RECORDS FOR THIS TASK: Begin

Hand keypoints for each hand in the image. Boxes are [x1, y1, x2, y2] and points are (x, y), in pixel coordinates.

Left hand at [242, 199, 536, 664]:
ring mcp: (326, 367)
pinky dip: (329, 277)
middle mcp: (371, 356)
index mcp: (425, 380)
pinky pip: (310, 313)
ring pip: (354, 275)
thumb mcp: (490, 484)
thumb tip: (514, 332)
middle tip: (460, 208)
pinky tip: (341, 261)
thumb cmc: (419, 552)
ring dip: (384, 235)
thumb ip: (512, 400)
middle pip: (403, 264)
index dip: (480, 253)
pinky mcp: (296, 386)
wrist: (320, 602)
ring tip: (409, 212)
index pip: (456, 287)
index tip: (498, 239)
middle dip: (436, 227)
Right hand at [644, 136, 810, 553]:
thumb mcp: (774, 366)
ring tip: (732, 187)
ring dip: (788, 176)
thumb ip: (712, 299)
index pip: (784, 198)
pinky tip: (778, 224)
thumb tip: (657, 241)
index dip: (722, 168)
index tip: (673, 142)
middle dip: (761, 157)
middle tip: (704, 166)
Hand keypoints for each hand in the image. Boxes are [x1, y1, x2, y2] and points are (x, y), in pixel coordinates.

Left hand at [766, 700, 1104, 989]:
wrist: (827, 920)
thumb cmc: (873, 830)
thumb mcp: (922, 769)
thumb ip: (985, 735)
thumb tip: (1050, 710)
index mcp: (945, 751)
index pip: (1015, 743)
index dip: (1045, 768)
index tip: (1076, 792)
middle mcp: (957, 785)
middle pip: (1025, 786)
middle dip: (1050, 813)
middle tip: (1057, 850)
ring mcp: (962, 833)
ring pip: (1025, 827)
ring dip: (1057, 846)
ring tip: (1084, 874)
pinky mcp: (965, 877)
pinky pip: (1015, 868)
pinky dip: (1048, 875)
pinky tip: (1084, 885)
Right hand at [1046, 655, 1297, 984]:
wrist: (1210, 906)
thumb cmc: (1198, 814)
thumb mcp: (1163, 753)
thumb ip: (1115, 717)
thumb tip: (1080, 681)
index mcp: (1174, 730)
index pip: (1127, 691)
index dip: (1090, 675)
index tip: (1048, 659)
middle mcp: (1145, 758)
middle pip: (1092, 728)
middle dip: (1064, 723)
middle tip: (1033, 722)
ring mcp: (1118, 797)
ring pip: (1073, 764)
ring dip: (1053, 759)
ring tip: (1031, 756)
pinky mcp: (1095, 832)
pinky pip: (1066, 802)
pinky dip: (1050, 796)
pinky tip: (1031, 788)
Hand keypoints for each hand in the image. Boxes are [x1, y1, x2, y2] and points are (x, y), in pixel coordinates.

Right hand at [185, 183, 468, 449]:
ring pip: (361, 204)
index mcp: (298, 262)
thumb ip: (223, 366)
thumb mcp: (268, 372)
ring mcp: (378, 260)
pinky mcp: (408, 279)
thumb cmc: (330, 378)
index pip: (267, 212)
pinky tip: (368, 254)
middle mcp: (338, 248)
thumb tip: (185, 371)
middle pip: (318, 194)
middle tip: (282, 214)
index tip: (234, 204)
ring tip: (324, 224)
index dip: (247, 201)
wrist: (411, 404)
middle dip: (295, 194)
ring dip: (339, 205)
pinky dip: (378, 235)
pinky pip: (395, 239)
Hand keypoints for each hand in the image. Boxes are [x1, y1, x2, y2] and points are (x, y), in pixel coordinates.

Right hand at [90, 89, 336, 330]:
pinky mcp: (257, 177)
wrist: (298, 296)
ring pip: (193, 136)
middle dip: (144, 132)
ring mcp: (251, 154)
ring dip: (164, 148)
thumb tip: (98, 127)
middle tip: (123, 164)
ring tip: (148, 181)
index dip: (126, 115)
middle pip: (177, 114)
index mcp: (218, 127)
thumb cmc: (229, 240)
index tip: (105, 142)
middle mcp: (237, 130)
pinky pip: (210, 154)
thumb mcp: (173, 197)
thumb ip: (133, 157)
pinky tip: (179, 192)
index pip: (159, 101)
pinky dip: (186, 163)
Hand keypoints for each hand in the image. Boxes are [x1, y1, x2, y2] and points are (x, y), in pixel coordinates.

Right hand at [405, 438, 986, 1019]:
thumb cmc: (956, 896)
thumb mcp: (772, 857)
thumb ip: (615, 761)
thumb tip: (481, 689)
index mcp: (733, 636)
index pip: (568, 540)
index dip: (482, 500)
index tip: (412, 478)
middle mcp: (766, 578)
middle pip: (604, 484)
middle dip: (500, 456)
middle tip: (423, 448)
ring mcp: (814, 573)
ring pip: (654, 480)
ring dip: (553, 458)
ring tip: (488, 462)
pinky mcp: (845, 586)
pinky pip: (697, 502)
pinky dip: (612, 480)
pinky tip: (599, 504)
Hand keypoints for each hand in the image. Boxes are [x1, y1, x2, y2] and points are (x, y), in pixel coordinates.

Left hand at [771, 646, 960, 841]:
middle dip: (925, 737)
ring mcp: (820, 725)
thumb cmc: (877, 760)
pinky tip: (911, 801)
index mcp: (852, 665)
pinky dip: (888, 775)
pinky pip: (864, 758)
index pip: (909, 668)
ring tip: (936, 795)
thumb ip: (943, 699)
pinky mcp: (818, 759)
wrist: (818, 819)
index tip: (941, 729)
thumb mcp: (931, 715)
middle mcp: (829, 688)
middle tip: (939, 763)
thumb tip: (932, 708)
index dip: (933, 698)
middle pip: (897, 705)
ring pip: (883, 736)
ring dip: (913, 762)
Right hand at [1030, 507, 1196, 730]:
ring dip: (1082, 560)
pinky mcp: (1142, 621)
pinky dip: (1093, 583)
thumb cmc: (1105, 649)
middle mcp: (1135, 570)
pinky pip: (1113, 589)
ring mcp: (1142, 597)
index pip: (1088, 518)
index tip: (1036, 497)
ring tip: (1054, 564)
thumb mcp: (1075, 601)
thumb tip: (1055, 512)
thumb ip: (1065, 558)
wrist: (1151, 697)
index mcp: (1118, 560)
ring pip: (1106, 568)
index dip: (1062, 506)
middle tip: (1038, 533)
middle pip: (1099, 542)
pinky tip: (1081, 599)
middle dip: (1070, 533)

RECORDS FOR THIS TASK: End

### WHAT THE TASK REQUIRES
Across the data, pull every line containing the string "Right".

### PROBLEM SOLUTION
Right hand at [644, 136, 810, 553]:
Right hand at [1046, 655, 1297, 984]:
Right hand at [185, 183, 468, 449]:
Right hand at [90, 89, 336, 330]:
Right hand at [405, 438, 986, 1019]:
Right hand at [1030, 507, 1196, 730]:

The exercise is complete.